- What the exercise asks -
Transcribe the records verbatim, images excluded.

********

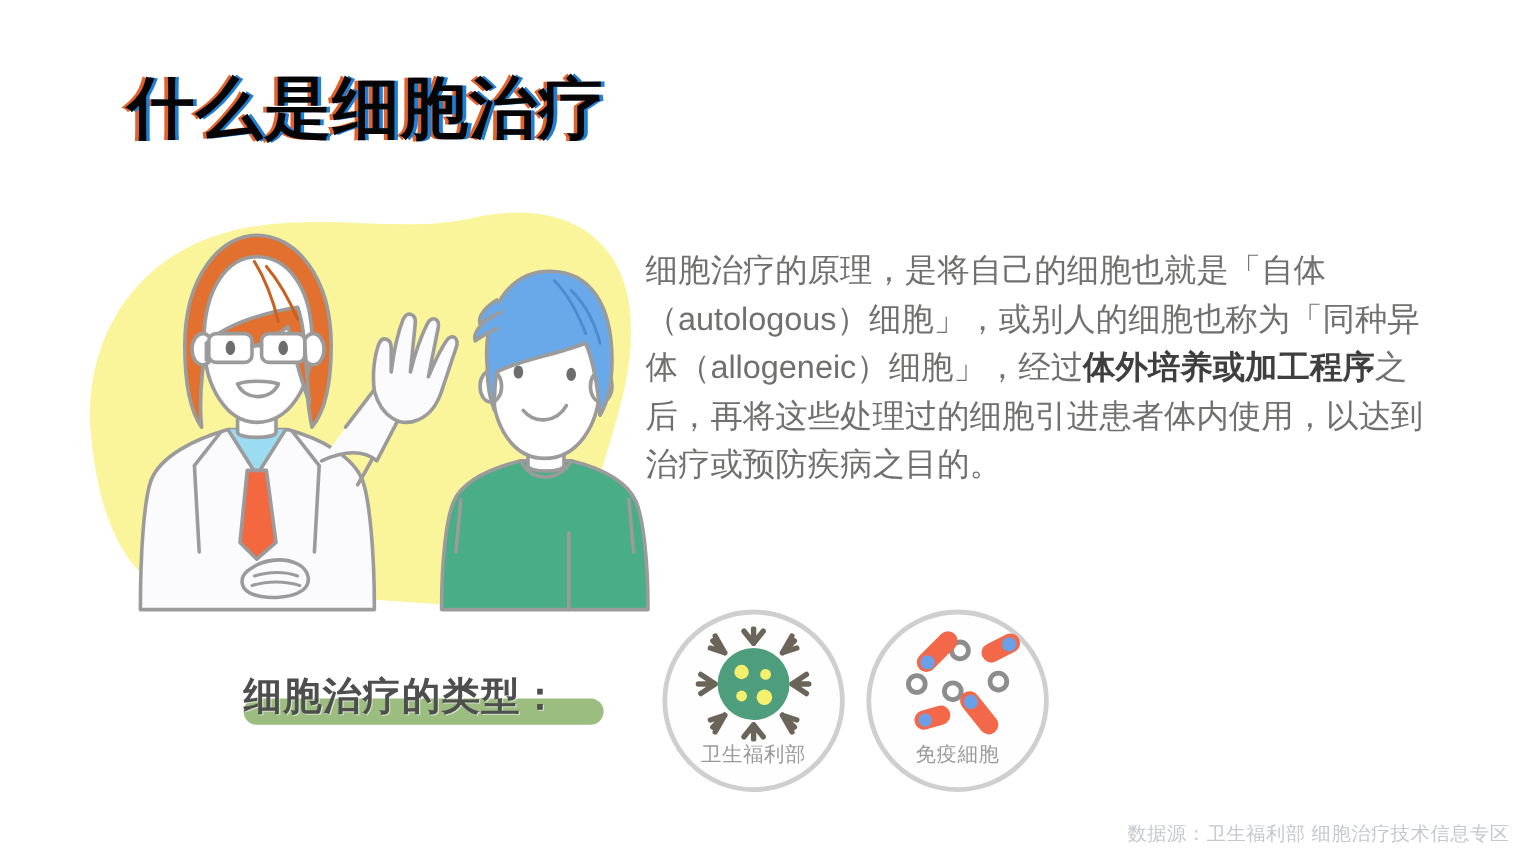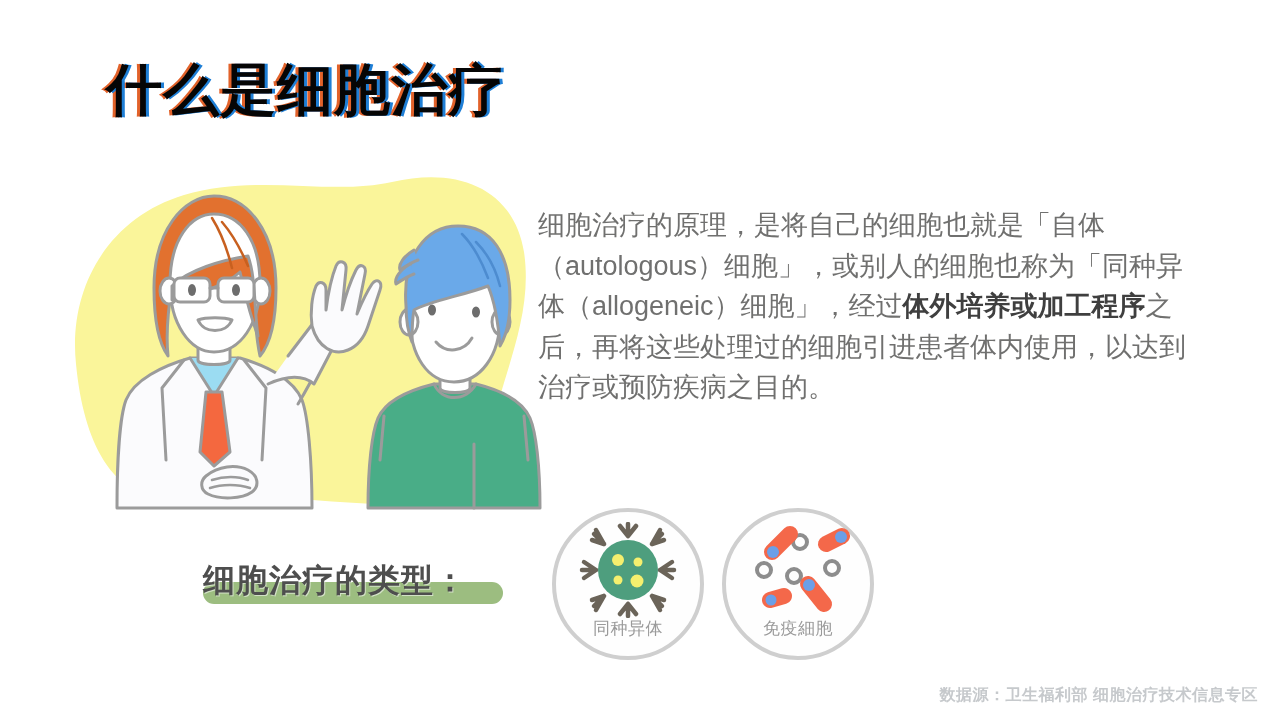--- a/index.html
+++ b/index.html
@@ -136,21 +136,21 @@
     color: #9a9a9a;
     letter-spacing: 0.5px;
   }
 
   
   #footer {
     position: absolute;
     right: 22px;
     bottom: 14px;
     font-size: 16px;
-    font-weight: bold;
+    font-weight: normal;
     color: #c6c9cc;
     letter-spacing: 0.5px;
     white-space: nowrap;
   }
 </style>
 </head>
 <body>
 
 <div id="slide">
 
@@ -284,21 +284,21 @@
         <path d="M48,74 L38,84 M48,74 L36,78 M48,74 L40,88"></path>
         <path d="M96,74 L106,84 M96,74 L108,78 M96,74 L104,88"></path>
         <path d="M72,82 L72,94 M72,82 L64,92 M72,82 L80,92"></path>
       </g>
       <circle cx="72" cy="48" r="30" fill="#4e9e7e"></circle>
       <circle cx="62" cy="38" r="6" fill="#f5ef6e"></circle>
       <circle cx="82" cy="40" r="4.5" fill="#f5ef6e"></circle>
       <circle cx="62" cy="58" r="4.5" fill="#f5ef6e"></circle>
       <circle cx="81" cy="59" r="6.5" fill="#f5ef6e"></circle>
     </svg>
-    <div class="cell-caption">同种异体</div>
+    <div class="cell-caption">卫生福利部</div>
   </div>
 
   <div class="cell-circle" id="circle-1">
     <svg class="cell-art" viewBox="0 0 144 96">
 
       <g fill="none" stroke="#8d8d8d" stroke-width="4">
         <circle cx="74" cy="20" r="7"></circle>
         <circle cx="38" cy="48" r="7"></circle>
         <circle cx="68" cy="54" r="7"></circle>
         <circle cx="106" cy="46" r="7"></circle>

********

- Written response -
--- a/index.html
+++ b/index.html
@@ -136,21 +136,21 @@
     color: #9a9a9a;
     letter-spacing: 0.5px;
   }
 
   
   #footer {
     position: absolute;
     right: 22px;
     bottom: 14px;
     font-size: 16px;
-    font-weight: bold;
+    font-weight: normal;
     color: #c6c9cc;
     letter-spacing: 0.5px;
     white-space: nowrap;
   }
 </style>
 </head>
 <body>
 
 <div id="slide">
 
@@ -284,21 +284,21 @@
         <path d="M48,74 L38,84 M48,74 L36,78 M48,74 L40,88"></path>
         <path d="M96,74 L106,84 M96,74 L108,78 M96,74 L104,88"></path>
         <path d="M72,82 L72,94 M72,82 L64,92 M72,82 L80,92"></path>
       </g>
       <circle cx="72" cy="48" r="30" fill="#4e9e7e"></circle>
       <circle cx="62" cy="38" r="6" fill="#f5ef6e"></circle>
       <circle cx="82" cy="40" r="4.5" fill="#f5ef6e"></circle>
       <circle cx="62" cy="58" r="4.5" fill="#f5ef6e"></circle>
       <circle cx="81" cy="59" r="6.5" fill="#f5ef6e"></circle>
     </svg>
-    <div class="cell-caption">同种异体</div>
+    <div class="cell-caption">卫生福利部</div>
   </div>
 
   <div class="cell-circle" id="circle-1">
     <svg class="cell-art" viewBox="0 0 144 96">
 
       <g fill="none" stroke="#8d8d8d" stroke-width="4">
         <circle cx="74" cy="20" r="7"></circle>
         <circle cx="38" cy="48" r="7"></circle>
         <circle cx="68" cy="54" r="7"></circle>
         <circle cx="106" cy="46" r="7"></circle>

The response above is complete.